Eutopic endometrial, ovarian EMs, pelvic sidewall EMs, and bowel EMs samples were obtained from 76 patients undergoing laparoscopic or hysteroscopic surgery. The expression levels of FOXQ1 in EMs tissues were determined using reverse transcription-quantitative PCR (RT-qPCR) and western blot analysis. Furthermore, the mRNA expression levels of pro-inflammatory cytokines, including interleukin (IL)-6, interleukin (IL)-1β, tumor necrosis factor (TNF)-α, and interleukin (IL)-8, were quantified in FOXQ1 overexpression (OE) and FOXQ1 knockdown (siFOXQ1) groups using RT-qPCR. Mitochondrial function in these groups, using primary human endometrial epithelial cells (hEECs), was evaluated by assessing mitochondrial DNA (mtDNA) content, ATP production, reactive oxygen species (ROS) levels, oxygen consumption rate (OCR), and MitoTracker staining.

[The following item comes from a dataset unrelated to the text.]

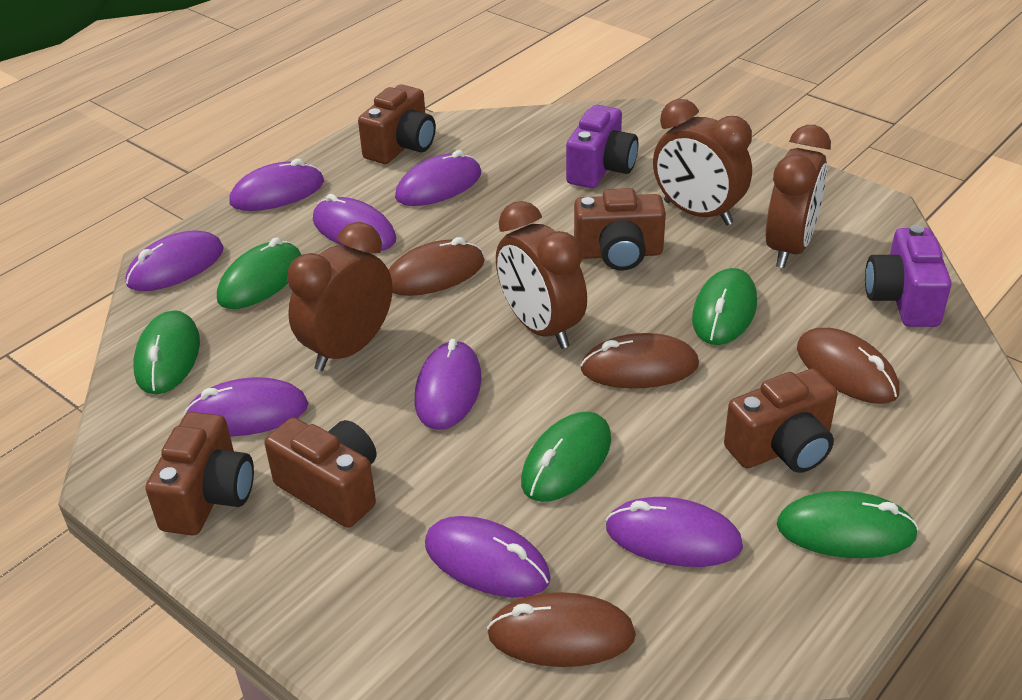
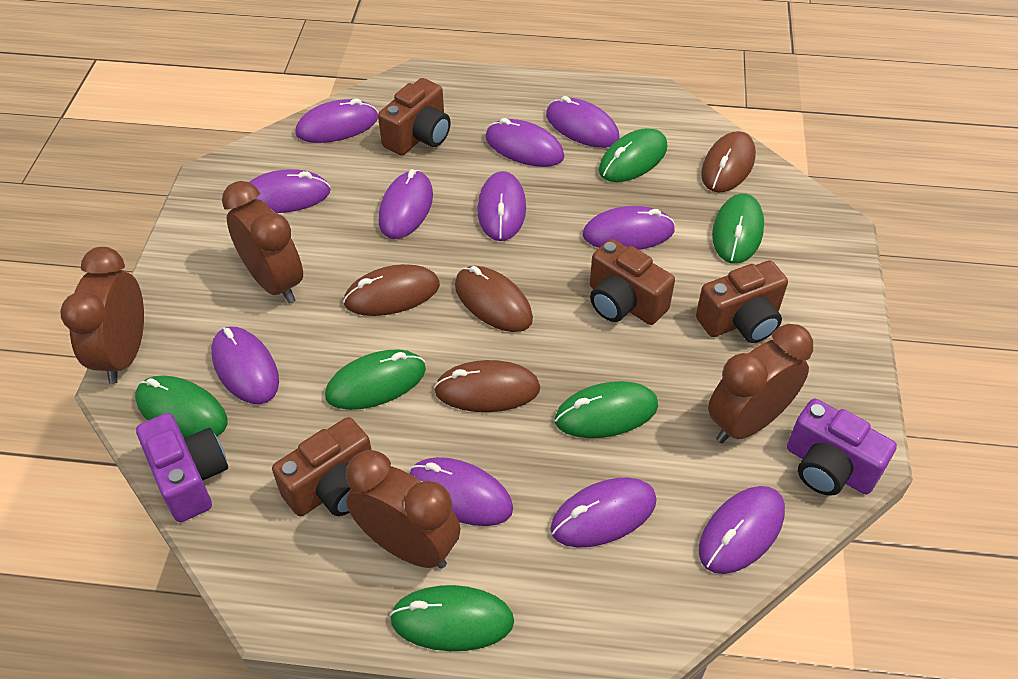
brown camera: [145,412,254,535] [265,417,376,528] [358,84,436,164] [574,188,666,271] [724,369,838,473] = 5 -> [272,417,372,516] [378,78,451,155] [590,239,675,325] [696,260,788,343] = 4
green mouse: [133,310,200,394] [217,237,301,309] [521,412,611,502] [692,268,757,345] [777,491,919,558] = 5 -> [135,375,227,438] [325,349,426,410] [390,585,514,651] [555,381,658,438] [599,128,667,182] [712,193,764,264] = 6
purple mouse: [126,230,224,291] [183,377,308,436] [229,159,324,211] [313,194,396,251] [395,150,481,206] [415,339,482,430] [425,516,551,598] [606,497,743,567] = 8 -> [211,327,279,404] [249,169,331,213] [296,99,378,143] [378,169,433,239] [409,457,513,526] [477,171,526,241] [485,118,565,167] [546,96,620,148] [550,478,656,547] [583,206,675,250] [699,486,785,574] = 11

The in vitro effects of FOXQ1 on EMs were further examined in hEECs by analyzing cellular apoptosis, proliferation, invasion, and migration.

Results

The expression of FOXQ1 was markedly elevated in endometriotic lesions, such as those on the pelvic sidewall and bowel, compared to control samples, with localization specifically observed in endometrial epithelial cells. Functional assays conducted on hEECs demonstrated that overexpression of FOXQ1 inhibited apoptosis, upregulated critical inflammatory cytokines (IL-6, IL-1β, TNF-α, IL-8), and promoted cellular proliferation, invasion, and migration. These effects appear to be mediated by enhanced mitochondrial function, as indicated by increased mtDNA content, ATP production, ROS levels, OCR, and MitoTracker signal. Conversely, the group treated with siFOXQ1 exhibited the opposite effects. The receiver operating characteristic curve analysis revealed that the area under the curve for FOXQ1 was 0.8784.

Conclusions

FOXQ1 facilitates the progression of endometriosis by enhancing mitochondrial function, which subsequently stimulates inflammatory responses and promotes critical cellular processes such as proliferation, invasion, and migration.